You’ve Been Vaccinated. So What Would You Do With Your Vaccine Card?

More than 100 million Americans have received at least one COVID-19 vaccine shot. The proof? A 4-by-3-inch paper “vaccination record card” issued by the U.S. Centers for Disease Control and Prevention. 

In a post-pandemic world, however, that humble card for those who are fully vaccinated could become an important document used for travel, attending events, returning to the post-pandemic office and other purposes. Here’s what experts say you should know about vaccination cards. 

Photograph your record card

The first thing experts recommend once you’ve been vaccinated is taking a digital photograph of both sides of your personal record card. You can also scan the card and save the file on a laptop or desktop, said Megan Ranney, an emergency physician at Rhode Island Hospital and an associate professor at Brown University.

One thing you shouldn’t do: Share your personal proof of inoculation on Facebook or other social media sites, which could lead to identity theft because the CDC card includes a person’s date of birth as well as first name and last name. 

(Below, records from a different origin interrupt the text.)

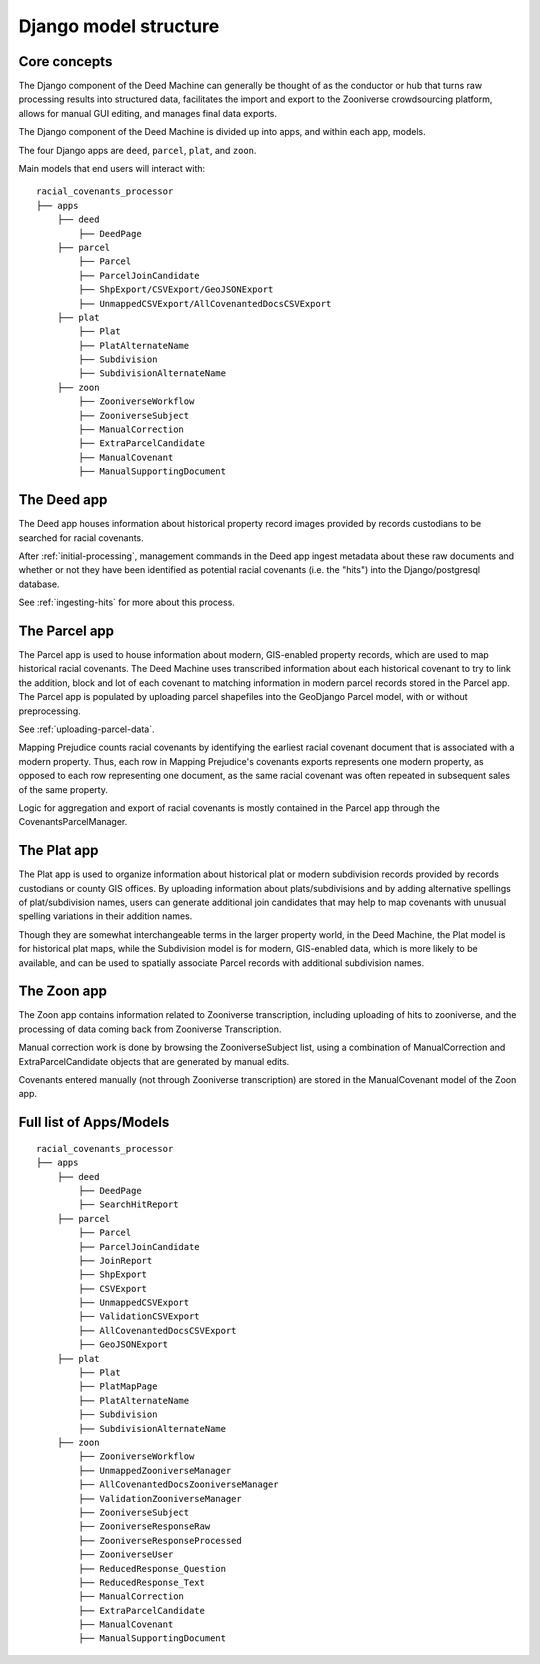 Django model structure
======================

Core concepts
-------------

.. image:: https://s3.us-east-2.amazonaws.com/static.mappingprejudice.com/deed-machine/Draft%20-%20Updated%20Workflow_alpha.png
  :width: 400
  :align: right
  :alt: A diagram of the components of the Deed Machine. To the left, an initial processing stage using AWS Step Functions is used to output a series of S3 files, which are ingested into a Django project in the center of the diagram.

The Django component of the Deed Machine can generally be thought of as the conductor or hub that turns raw processing results into structured data, facilitates the import and export to the Zooniverse crowdsourcing platform, allows for manual GUI editing, and manages final data exports.

The Django component of the Deed Machine is divided up into apps, and within each app, models.

The four Django apps are ``deed``, ``parcel``, ``plat``, and ``zoon``.

Main models that end users will interact with:
::

    racial_covenants_processor
    ├── apps
        ├── deed
            ├── DeedPage
        ├── parcel
            ├── Parcel
            ├── ParcelJoinCandidate
            ├── ShpExport/CSVExport/GeoJSONExport
            ├── UnmappedCSVExport/AllCovenantedDocsCSVExport
        ├── plat
            ├── Plat
            ├── PlatAlternateName
            ├── Subdivision
            ├── SubdivisionAlternateName
        ├── zoon
            ├── ZooniverseWorkflow
            ├── ZooniverseSubject
            ├── ManualCorrection
            ├── ExtraParcelCandidate
            ├── ManualCovenant
            ├── ManualSupportingDocument


The Deed app
------------

The Deed app houses information about historical property record images provided by records custodians to be searched for racial covenants.

After :ref:`initial-processing`, management commands in the Deed app ingest metadata about these raw documents and whether or not they have been identified as potential racial covenants (i.e. the "hits") into the Django/postgresql database.

See :ref:`ingesting-hits` for more about this process.

The Parcel app
--------------

The Parcel app is used to house information about modern, GIS-enabled property records, which are used to map historical racial covenants. The Deed Machine uses transcribed information about each historical covenant to try to link the addition, block and lot of each covenant to matching information in modern parcel records stored in the Parcel app. The Parcel app is populated by uploading parcel shapefiles into the GeoDjango Parcel model, with or without preprocessing.

See :ref:`uploading-parcel-data`.

Mapping Prejudice counts racial covenants by identifying the earliest racial covenant document that is associated with a modern property. Thus, each row in Mapping Prejudice's covenants exports represents one modern property, as opposed to each row representing one document, as the same racial covenant was often repeated in subsequent sales of the same property.

Logic for aggregation and export of racial covenants is mostly contained in the Parcel app through the CovenantsParcelManager.

The Plat app
------------

The Plat app is used to organize information about historical plat or modern subdivision records provided by records custodians or county GIS offices. By uploading information about plats/subdivisions and by adding alternative spellings of plat/subdivision names, users can generate additional join candidates that may help to map covenants with unusual spelling variations in their addition names.

Though they are somewhat interchangeable terms in the larger property world, in the Deed Machine, the Plat model is for historical plat maps, while the Subdivision model is for modern, GIS-enabled data, which is more likely to be available, and can be used to spatially associate Parcel records with additional subdivision names.

The Zoon app
------------

The Zoon app contains information related to Zooniverse transcription, including uploading of hits to zooniverse, and the processing of data coming back from Zooniverse Transcription.

Manual correction work is done by browsing the ZooniverseSubject list, using a combination of ManualCorrection and ExtraParcelCandidate objects that are generated by manual edits.

Covenants entered manually (not through Zooniverse transcription) are stored in the ManualCovenant model of the Zoon app.

Full list of Apps/Models
------------------------

::

    racial_covenants_processor
    ├── apps
        ├── deed
            ├── DeedPage
            ├── SearchHitReport
        ├── parcel
            ├── Parcel
            ├── ParcelJoinCandidate
            ├── JoinReport
            ├── ShpExport
            ├── CSVExport
            ├── UnmappedCSVExport
            ├── ValidationCSVExport
            ├── AllCovenantedDocsCSVExport
            ├── GeoJSONExport
        ├── plat
            ├── Plat
            ├── PlatMapPage
            ├── PlatAlternateName
            ├── Subdivision
            ├── SubdivisionAlternateName
        ├── zoon
            ├── ZooniverseWorkflow
            ├── UnmappedZooniverseManager
            ├── AllCovenantedDocsZooniverseManager
            ├── ValidationZooniverseManager
            ├── ZooniverseSubject
            ├── ZooniverseResponseRaw
            ├── ZooniverseResponseProcessed
            ├── ZooniverseUser
            ├── ReducedResponse_Question
            ├── ReducedResponse_Text
            ├── ManualCorrection
            ├── ExtraParcelCandidate
            ├── ManualCovenant
            ├── ManualSupportingDocument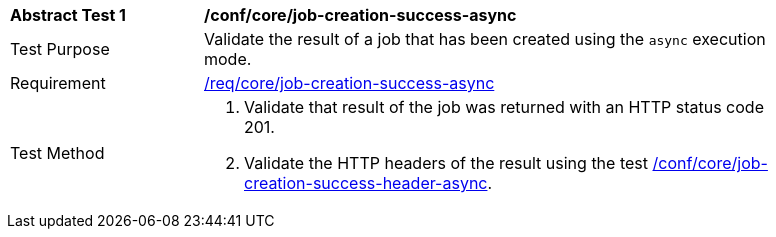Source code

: [[ats_core_job-creation-success-async]]
[width="90%",cols="2,6a"]
|===
^|*Abstract Test {counter:ats-id}* |*/conf/core/job-creation-success-async*
^|Test Purpose |Validate the result of a job that has been created using the `async` execution mode.
^|Requirement |<<req_core_job-creation-success-async,/req/core/job-creation-success-async>>
^|Test Method |. Validate that result of the job was returned with an HTTP status code 201.
. Validate the HTTP headers of the result using the test <<ats_core_job-creation-success-header-async,/conf/core/job-creation-success-header-async>>.
|===
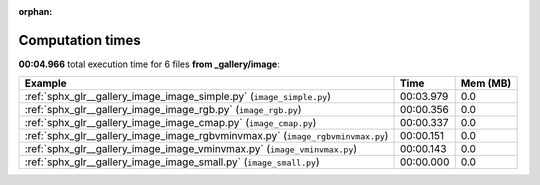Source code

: 
:orphan:

.. _sphx_glr__gallery_image_sg_execution_times:


Computation times
=================
**00:04.966** total execution time for 6 files **from _gallery/image**:

.. container::

  .. raw:: html

    <style scoped>
    <link href="https://cdnjs.cloudflare.com/ajax/libs/twitter-bootstrap/5.3.0/css/bootstrap.min.css" rel="stylesheet" />
    <link href="https://cdn.datatables.net/1.13.6/css/dataTables.bootstrap5.min.css" rel="stylesheet" />
    </style>
    <script src="https://code.jquery.com/jquery-3.7.0.js"></script>
    <script src="https://cdn.datatables.net/1.13.6/js/jquery.dataTables.min.js"></script>
    <script src="https://cdn.datatables.net/1.13.6/js/dataTables.bootstrap5.min.js"></script>
    <script type="text/javascript" class="init">
    $(document).ready( function () {
        $('table.sg-datatable').DataTable({order: [[1, 'desc']]});
    } );
    </script>

  .. list-table::
   :header-rows: 1
   :class: table table-striped sg-datatable

   * - Example
     - Time
     - Mem (MB)
   * - :ref:`sphx_glr__gallery_image_image_simple.py` (``image_simple.py``)
     - 00:03.979
     - 0.0
   * - :ref:`sphx_glr__gallery_image_image_rgb.py` (``image_rgb.py``)
     - 00:00.356
     - 0.0
   * - :ref:`sphx_glr__gallery_image_image_cmap.py` (``image_cmap.py``)
     - 00:00.337
     - 0.0
   * - :ref:`sphx_glr__gallery_image_image_rgbvminvmax.py` (``image_rgbvminvmax.py``)
     - 00:00.151
     - 0.0
   * - :ref:`sphx_glr__gallery_image_image_vminvmax.py` (``image_vminvmax.py``)
     - 00:00.143
     - 0.0
   * - :ref:`sphx_glr__gallery_image_image_small.py` (``image_small.py``)
     - 00:00.000
     - 0.0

“I would not post it to social media with my birthday showing. It is a unique identifier that could allow somebody to potentially steal your identity, so I would first be careful about that,” epidemiologist Danielle Ompad, a professor at the NYU School of Global Public Health, told CBS MoneyWatch. 

By contrast, you may want to print a copy of the photo of the vaccination card and store it in your wallet. While some experts advise against having the original card laminated, so that booster shots of vaccine can be added if that becomes necessary, others say that’s OK because a more sophisticated record-keeping system is likely to be in place by then.